Copy these lines word for word, from the very first line down to the line that contains "Holder meg oppdatert på alt som", including both ends.

Saved entries
_ _ _

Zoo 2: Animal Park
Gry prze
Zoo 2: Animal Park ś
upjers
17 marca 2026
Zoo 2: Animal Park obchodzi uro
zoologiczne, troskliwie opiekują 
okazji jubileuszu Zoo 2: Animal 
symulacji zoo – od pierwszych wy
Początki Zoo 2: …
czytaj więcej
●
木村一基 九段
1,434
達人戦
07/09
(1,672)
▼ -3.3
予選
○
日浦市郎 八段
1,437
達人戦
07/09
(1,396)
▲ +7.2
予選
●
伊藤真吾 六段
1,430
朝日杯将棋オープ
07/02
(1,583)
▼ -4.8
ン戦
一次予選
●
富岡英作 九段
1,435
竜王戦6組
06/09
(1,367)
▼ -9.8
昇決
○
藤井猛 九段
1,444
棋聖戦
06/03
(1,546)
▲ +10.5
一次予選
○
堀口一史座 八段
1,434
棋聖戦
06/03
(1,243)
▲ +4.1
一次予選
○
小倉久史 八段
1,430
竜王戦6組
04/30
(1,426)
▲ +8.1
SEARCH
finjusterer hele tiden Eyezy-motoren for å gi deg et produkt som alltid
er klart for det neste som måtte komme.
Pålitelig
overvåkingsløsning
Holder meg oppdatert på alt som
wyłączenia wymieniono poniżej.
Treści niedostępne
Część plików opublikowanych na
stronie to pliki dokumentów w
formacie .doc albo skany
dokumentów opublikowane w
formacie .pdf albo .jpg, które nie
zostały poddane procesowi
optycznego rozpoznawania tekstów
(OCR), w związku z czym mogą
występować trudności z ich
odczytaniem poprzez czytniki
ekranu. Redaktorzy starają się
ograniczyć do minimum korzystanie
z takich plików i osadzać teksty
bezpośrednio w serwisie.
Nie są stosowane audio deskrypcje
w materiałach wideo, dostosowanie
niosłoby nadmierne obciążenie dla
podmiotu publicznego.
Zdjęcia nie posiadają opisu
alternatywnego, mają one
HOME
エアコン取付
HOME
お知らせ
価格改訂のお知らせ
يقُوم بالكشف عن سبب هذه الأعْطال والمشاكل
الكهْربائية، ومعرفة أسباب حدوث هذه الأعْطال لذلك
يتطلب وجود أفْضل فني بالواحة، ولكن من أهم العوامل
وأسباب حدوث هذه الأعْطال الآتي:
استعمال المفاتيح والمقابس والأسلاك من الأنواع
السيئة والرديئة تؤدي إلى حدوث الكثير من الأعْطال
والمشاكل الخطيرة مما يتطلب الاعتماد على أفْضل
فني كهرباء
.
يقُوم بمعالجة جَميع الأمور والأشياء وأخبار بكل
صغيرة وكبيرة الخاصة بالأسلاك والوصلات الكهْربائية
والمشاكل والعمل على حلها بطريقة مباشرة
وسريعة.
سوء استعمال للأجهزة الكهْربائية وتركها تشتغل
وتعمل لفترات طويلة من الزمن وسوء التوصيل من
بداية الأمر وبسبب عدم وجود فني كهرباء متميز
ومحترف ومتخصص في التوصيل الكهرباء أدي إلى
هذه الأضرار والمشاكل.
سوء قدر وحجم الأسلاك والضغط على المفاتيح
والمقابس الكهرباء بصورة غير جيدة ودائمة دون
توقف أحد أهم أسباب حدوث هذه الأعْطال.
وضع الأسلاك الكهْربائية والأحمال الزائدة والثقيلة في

_ _ _

- Solved problem -
Zoo 2: Animal Park
Gry prze
Zoo 2: Animal Park ś
upjers
17 marca 2026
Zoo 2: Animal Park obchodzi uro
zoologiczne, troskliwie opiekują 
okazji jubileuszu Zoo 2: Animal 
symulacji zoo – od pierwszych wy
Początki Zoo 2: …
czytaj więcej
●
木村一基 九段
1,434
達人戦
07/09
(1,672)
▼ -3.3
予選
○
日浦市郎 八段
1,437
達人戦
07/09
(1,396)
▲ +7.2
予選
●
伊藤真吾 六段
1,430
朝日杯将棋オープ
07/02
(1,583)
▼ -4.8
ン戦
一次予選
●
富岡英作 九段
1,435
竜王戦6組
06/09
(1,367)
▼ -9.8
昇決
○
藤井猛 九段
1,444
棋聖戦
06/03
(1,546)
▲ +10.5
一次予選
○
堀口一史座 八段
1,434
棋聖戦
06/03
(1,243)
▲ +4.1
一次予選
○
小倉久史 八段
1,430
竜王戦6組
04/30
(1,426)
▲ +8.1
SEARCH
finjusterer hele tiden Eyezy-motoren for å gi deg et produkt som alltid
er klart for det neste som måtte komme.
Pålitelig
overvåkingsløsning
Holder meg oppdatert på alt som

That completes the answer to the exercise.